WHAT YOU WILL DO
Write out each record exactly as given, but do not include the pictures.

INPUT MATERIAL
- Opening Delimiter -

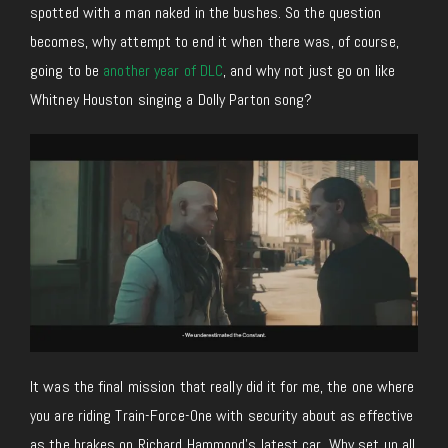
spotted with a man naked in the bushes. So the question
becomes, why attempt to end it when there was, of course,
going to be
another year of DLC
, and why not just go on like
Whitney Houston singing a Dolly Parton song?
It was the final mission that really did it for me, the one where
you are riding Train-Force-One with security about as effective
as the brakes on Richard Hammond’s latest car. Why set up all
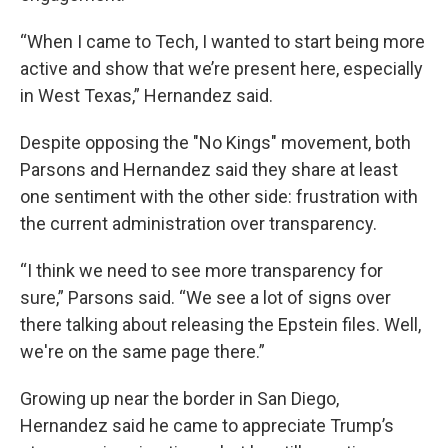
“When I came to Tech, I wanted to start being more
active and show that we’re present here, especially
in West Texas,” Hernandez said.
Despite opposing the "No Kings" movement, both
Parsons and Hernandez said they share at least
one sentiment with the other side: frustration with
the current administration over transparency.
“I think we need to see more transparency for
sure,” Parsons said. “We see a lot of signs over
there talking about releasing the Epstein files. Well,
we're on the same page there.”
Growing up near the border in San Diego,
Hernandez said he came to appreciate Trump’s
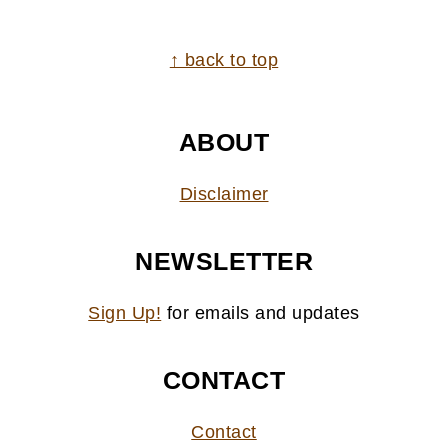
FOOTER
↑ back to top
ABOUT
Disclaimer
NEWSLETTER
Sign Up!
for emails and updates
CONTACT
Contact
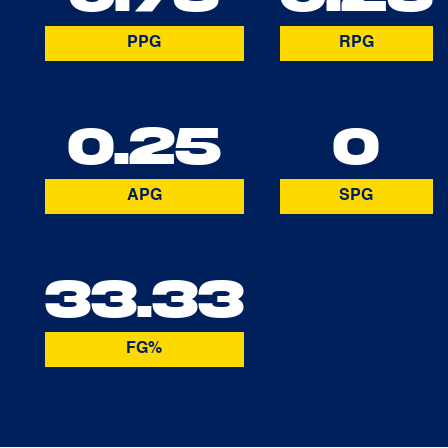
PPG
RPG
0.25
0
APG
SPG
33.33
FG%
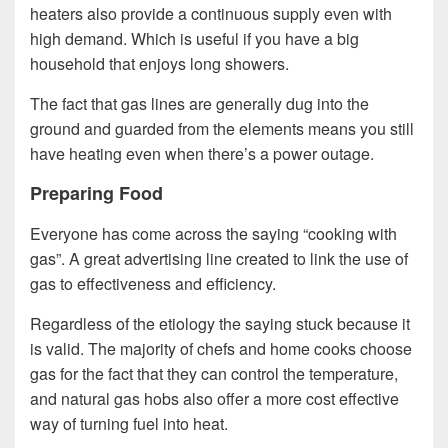
heaters also provide a continuous supply even with
high demand. Which is useful if you have a big
household that enjoys long showers.
The fact that gas lines are generally dug into the
ground and guarded from the elements means you still
have heating even when there’s a power outage.
Preparing Food
Everyone has come across the saying “cooking with
gas”. A great advertising line created to link the use of
gas to effectiveness and efficiency.
Regardless of the etiology the saying stuck because it
is valid. The majority of chefs and home cooks choose
gas for the fact that they can control the temperature,
and natural gas hobs also offer a more cost effective
way of turning fuel into heat.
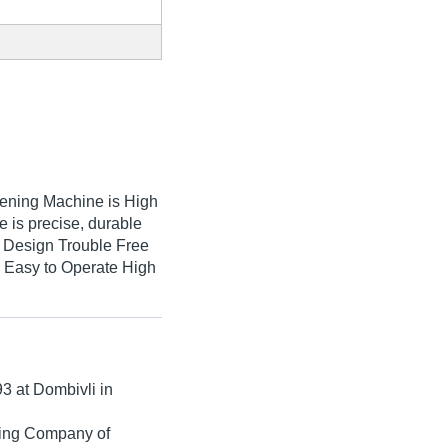
ning Machine is High
is precise, durable
ly Design Trouble Free
 Easy to Operate High
93
at Dombivli in
ading Company of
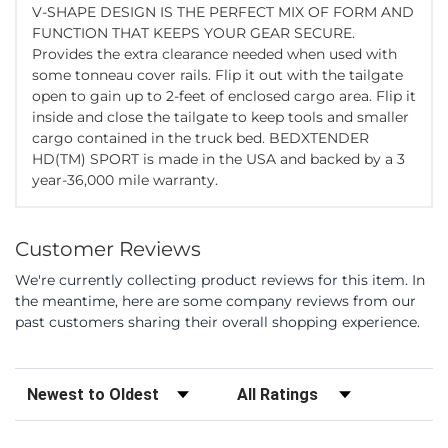
V-SHAPE DESIGN IS THE PERFECT MIX OF FORM AND
FUNCTION THAT KEEPS YOUR GEAR SECURE.
Provides the extra clearance needed when used with
some tonneau cover rails. Flip it out with the tailgate
open to gain up to 2-feet of enclosed cargo area. Flip it
inside and close the tailgate to keep tools and smaller
cargo contained in the truck bed. BEDXTENDER
HD(TM) SPORT is made in the USA and backed by a 3
year-36,000 mile warranty.
Customer Reviews
We're currently collecting product reviews for this item. In
the meantime, here are some company reviews from our
past customers sharing their overall shopping experience.
Sort Reviews
Filter Reviews by Rating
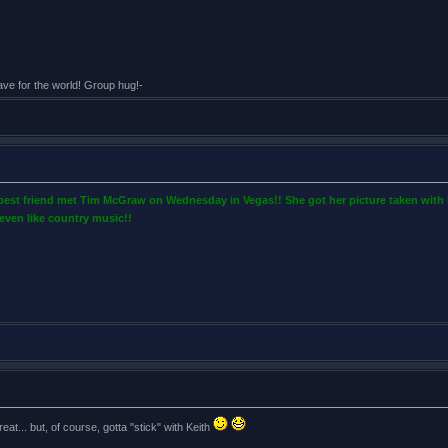
eave for the world! Group hug!-
 best friend met Tim McGraw on Wednesday in Vegas!! She got her picture taken with 
even like country music!!
eat... but, of course, gotta "stick" with Keith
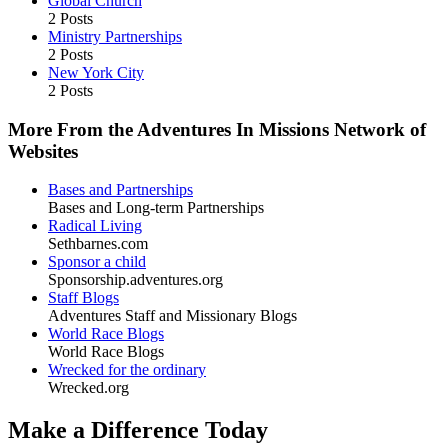
Global Church
2 Posts
Ministry Partnerships
2 Posts
New York City
2 Posts
More From the Adventures In Missions Network of
Websites
Bases and Partnerships
Bases and Long-term Partnerships
Radical Living
Sethbarnes.com
Sponsor a child
Sponsorship.adventures.org
Staff Blogs
Adventures Staff and Missionary Blogs
World Race Blogs
World Race Blogs
Wrecked for the ordinary
Wrecked.org
Make a Difference Today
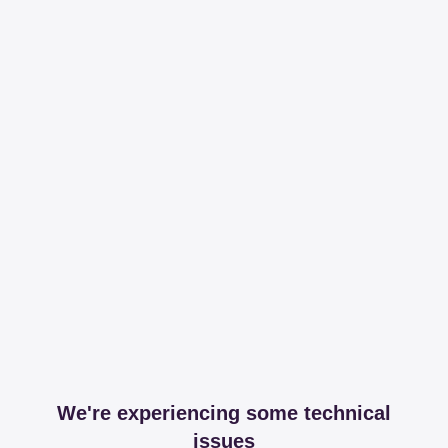
We're experiencing some technical
issues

- Closing Delimiter -

EXERCISE RESPONSE
spotted with a man naked in the bushes. So the question
becomes, why attempt to end it when there was, of course,
going to be
another year of DLC
, and why not just go on like
Whitney Houston singing a Dolly Parton song?
It was the final mission that really did it for me, the one where
you are riding Train-Force-One with security about as effective
as the brakes on Richard Hammond’s latest car. Why set up all
“When I came to Tech, I wanted to start being more
active and show that we’re present here, especially
in West Texas,” Hernandez said.
Despite opposing the "No Kings" movement, both
Parsons and Hernandez said they share at least
one sentiment with the other side: frustration with
the current administration over transparency.
“I think we need to see more transparency for
sure,” Parsons said. “We see a lot of signs over
there talking about releasing the Epstein files. Well,
we're on the same page there.”
Growing up near the border in San Diego,
Hernandez said he came to appreciate Trump’s
FOOTER
↑ back to top
ABOUT
Disclaimer
NEWSLETTER
Sign Up!
for emails and updates
CONTACT
Contact
PPG
RPG
0.25
0
APG
SPG
33.33
FG%
heaters also provide a continuous supply even with
high demand. Which is useful if you have a big
household that enjoys long showers.
The fact that gas lines are generally dug into the
ground and guarded from the elements means you still
have heating even when there’s a power outage.
Preparing Food
Everyone has come across the saying “cooking with
gas”. A great advertising line created to link the use of
gas to effectiveness and efficiency.
Regardless of the etiology the saying stuck because it
is valid. The majority of chefs and home cooks choose
gas for the fact that they can control the temperature,
and natural gas hobs also offer a more cost effective
way of turning fuel into heat.
ning Machine is High
is precise, durable
ly Design Trouble Free
 Easy to Operate High
93
at Dombivli in
ading Company of
V-SHAPE DESIGN IS THE PERFECT MIX OF FORM AND
FUNCTION THAT KEEPS YOUR GEAR SECURE.
Provides the extra clearance needed when used with
some tonneau cover rails. Flip it out with the tailgate
open to gain up to 2-feet of enclosed cargo area. Flip it
inside and close the tailgate to keep tools and smaller
cargo contained in the truck bed. BEDXTENDER
HD(TM) SPORT is made in the USA and backed by a 3
year-36,000 mile warranty.
Customer Reviews
We're currently collecting product reviews for this item. In
the meantime, here are some company reviews from our
past customers sharing their overall shopping experience.
Sort Reviews
Filter Reviews by Rating
eave for the world! Group hug!-
 best friend met Tim McGraw on Wednesday in Vegas!! She got her picture taken with 
even like country music!!
eat... but, of course, gotta "stick" with Keith
Global Church
2 Posts
Ministry Partnerships
2 Posts
New York City
2 Posts
More From the Adventures In Missions Network of
Websites
Bases and Partnerships
Bases and Long-term Partnerships
Radical Living
Sethbarnes.com
Sponsor a child
Sponsorship.adventures.org
Staff Blogs
Adventures Staff and Missionary Blogs
World Race Blogs
World Race Blogs
Wrecked for the ordinary
Wrecked.org
Make a Difference Today
We're experiencing some technical
issues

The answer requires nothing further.